[CHRONIQUE] 31 décembre 2017. Logan Paul, célèbre youtubeur et influenceur comptabilisant à ce jour près de 20 millions d’abonnés, met en ligne une vidéo retraçant son excursion dans la forêt japonaise de Aokigahara. Cette destination n’est pas anodine, l’endroit étant historiquement renommé «Forêt des Suicides », et Logan prouvera au monde entier la véracité de cette réputation en incluant l’image floutée d’une personne pendue entre les arbres dans son vlog.

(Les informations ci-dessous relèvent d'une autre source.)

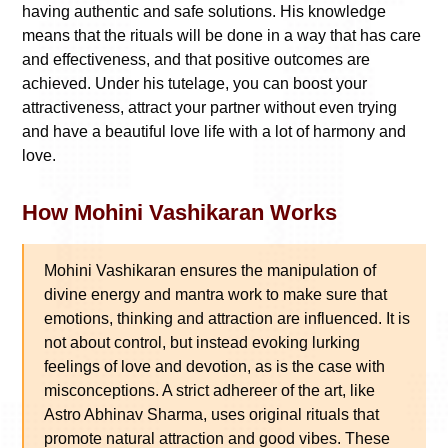
having authentic and safe solutions. His knowledge
means that the rituals will be done in a way that has care
and effectiveness, and that positive outcomes are
achieved. Under his tutelage, you can boost your
attractiveness, attract your partner without even trying
and have a beautiful love life with a lot of harmony and
love.
How Mohini Vashikaran Works
Mohini Vashikaran ensures the manipulation of
divine energy and mantra work to make sure that
emotions, thinking and attraction are influenced. It is
not about control, but instead evoking lurking
feelings of love and devotion, as is the case with
misconceptions. A strict adhereer of the art, like
Astro Abhinav Sharma, uses original rituals that
promote natural attraction and good vibes. These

Par Malia Kounkou, journaliste collaboratrice
La controverse est immédiate et le haut-le-coeur, international. Exploiter une tragédie dans le seul but d’obtenir le plus de vues possible est une stratégie abjecte, tous s’accordent sur ce point. Les familles ayant subi la perte similaire d’un être cher laissent éclater leur outrage. « Ce corps était celui d’une personne que quelqu’un a aimé», lui rappelle l’actrice Anna Akana dont la soeur a été retrouvée dans ces mêmes conditions par son propre frère.
La toile s’embrase et les médias s’emparent du sujet.

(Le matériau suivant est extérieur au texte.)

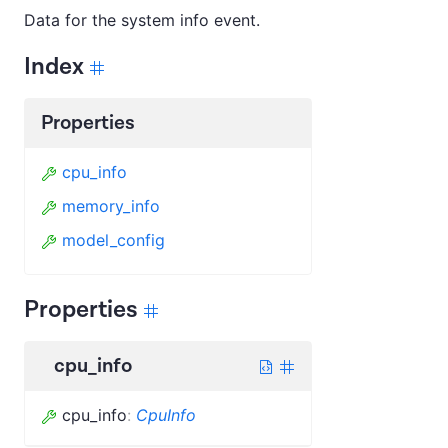
Data for the system info event.
Index
Properties
cpu_info
memory_info
model_config
Properties
cpu_info
cpu_info
:
CpuInfo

Les premières excuses de Logan Paul sont intéressantes à analyser. Rédigées dans ses notes d’iPhone, il postera les deux captures d’écran sur son compte Twitter en les accompagnant de la légende « Cher Internet ». Dedans, il justifiera ses actions en se vantant tout d’abord de ne pas avoir besoin de faire scandale pour promouvoir ses vidéos (« Je ne l’ai pas fait pour les vues. Je les ai, les vues. »). L’unique but de sa démarche, selon lui, était d’ouvrir un dialogue de prévention. Il fait ensuite appel à l’indulgence du lecteur, rappelant que sa production de contenu vidéo est quotidienne et que ce rythme effréné ne permet pas forcément de se pencher sur des questions d’éthique entre deux publications.

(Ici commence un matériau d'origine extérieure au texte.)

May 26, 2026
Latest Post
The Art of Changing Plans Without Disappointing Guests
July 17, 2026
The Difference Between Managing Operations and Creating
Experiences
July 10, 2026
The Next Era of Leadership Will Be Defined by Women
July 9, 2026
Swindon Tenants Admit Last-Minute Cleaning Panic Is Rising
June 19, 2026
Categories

Mais le plus intéressant se situe à la toute fin de son mot d’excuse : « Je pense souvent à la portée importante que j’ai réellement et un grand pouvoir implique de grandes responsabilités… Pour la première fois de ma vie, je suis au regret de dire que j’ai usé de ce pouvoir incorrectement. » Une seule phrase pour résumer le malaise de tout un métier. Car, de nos jours, tout le monde veut être influenceur mais chacun en ignore les implications. On ne voit de cette néo-profession que son côté scintillant ; l’exposition médiatique, les parrainages rémunérés, les produits de marque gratuits, les voyages promotionnels et le nombre grandissant d’abonnés. On parle de hashtags, d’algorithmes, de positionnement marketing, de vues et de clics. Les êtres humains ne sont ici que des chiffres dont l’opinion est monnayée.
En 2017, lorsque Logan Paul postait son vlog macabre, c’était à un groupe de fans se situant majoritairement entre onze et quinze ans. Des pré-adolescents pour qui la moindre parole du youtubeur pouvait faire foi de loi. Le tollé qui s’en est suivi l’a pris totalement de court et cela se ressent dans le premier paragraphe de son
mea-culpa : « C’est une première pour moi. Je n’ai jamais fait face à autant de critiques auparavant car je n’ai jamais commis une erreur pareille. » Une telle surprise ne s’explique que par le retrait de la dimension humaine et morale dans sa perception du métier.
En effet, être influenceur, c’est être pleinement conscient du public qui nous soutient ainsi que de l’effet boule de neige que peut avoir sur lui le moindre de nos agissements, positif comme négatif. Cette conscience doit s’accompagner d’une responsabilité morale qui nous aidera à soupeser soigneusement ce que l’on choisit de leur présenter. Car si ce métier requiert de manier à merveille notre pouvoir de persuasion, il est crucial de savoir l’employer à de belles fins.
Soyons l’influence positive que nous voulons voir autour de nous.